Digantara, a Bengaluru-based space tech startup, has raised $50 million in a Series B funding round to scale its space surveillance and intelligence operations, expand manufacturing, and grow research teams globally.
The round saw participation from 360 ONE Asset, SBI Investment Co. Japan, Ronnie Screwvala, Peak XV Partners, and Kalaari Capital.
With the fresh capital, the company plans to expand beyond India and the United States, set up new manufacturing facilities for optical systems and satellites, and double its global research and development workforce over the next year.
Digantara is also preparing to launch 15 space surveillance satellites and two dedicated missile-warning satellites through 2026–27.
“Space is no longer a frontier; it is the new high ground for national security,” said Anirudh Sharma, founder and CEO of Digantara, in a statement. He added that the funding would “accelerate our path to operational readiness, expand into the US and Europe, and drive new programmes in missile warning, tracking, and space-based interceptors.”
Founded in 2018 by Sharma, Rahul Rawat, and Tanveer Ahmed, Digantara began as a space situational awareness company and has since expanded into space-based surveillance and early warning systems. The company launched its first space surveillance satellite, SCOT (Space Camera for Object Tracking), in January this year, aboard SpaceX’s Transporter-12 mission, enabling space-to-space observation.
Sharma said the company’s evolution was driven by gaps in persistent visibility and early warning. “What started as space domain awareness naturally evolved into building a constellation of satellites and ground systems designed to see earlier, track continuously, and enable decisions where seconds matter,” he said in a LinkedIn post.
It has since secured defence contracts in India and the United States.

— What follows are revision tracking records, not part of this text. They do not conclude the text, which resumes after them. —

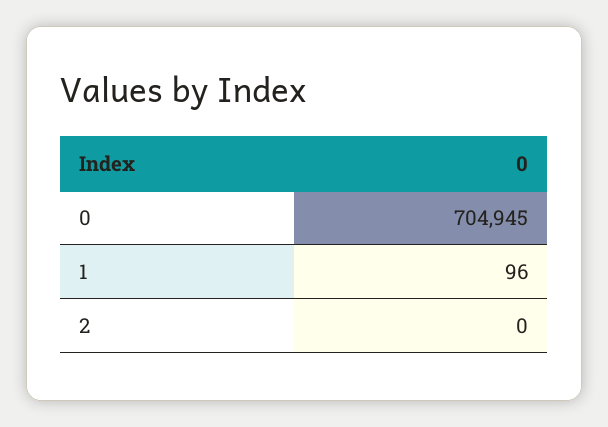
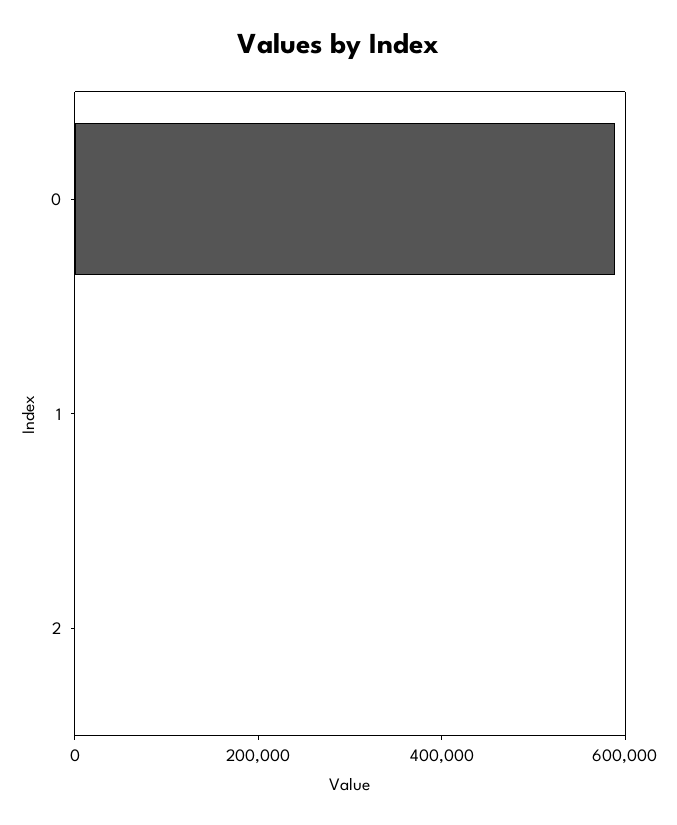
  {
-   "0": 704945,
+   "0": 600000,
    "1": 96,
    "2": 0
  }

Karnataka’s minister for IT and biotechnology, Priyank Kharge, said in a LinkedIn post that the state’s space tech policy aims to support companies such as Digantara as they scale globally. He emphasised support through “infrastructure, manufacturing depth and long-term policy certainty, so more world-class space companies can scale from Karnataka to the world.”
Digantara currently operates across India, Singapore, and the United States, and plans to expand into Europe by mid-2026. The company added that recent orders and mission contracts from defence and commercial intelligence customers reflect growing demand for space-based surveillance capabilities.
Digantara’s integrated infrastructure, AIRA, combines space and ground-based sensors with data processing systems. Its portfolio includes the SCOT electro-optical and LiDAR satellites, the ALBATROSS missile-warning satellites, and the SKYGATE network of ground sensors.
Data from these systems feeds into its platforms, Space MAP and STARS, to support near real-time threat detection and response for government and defence agencies.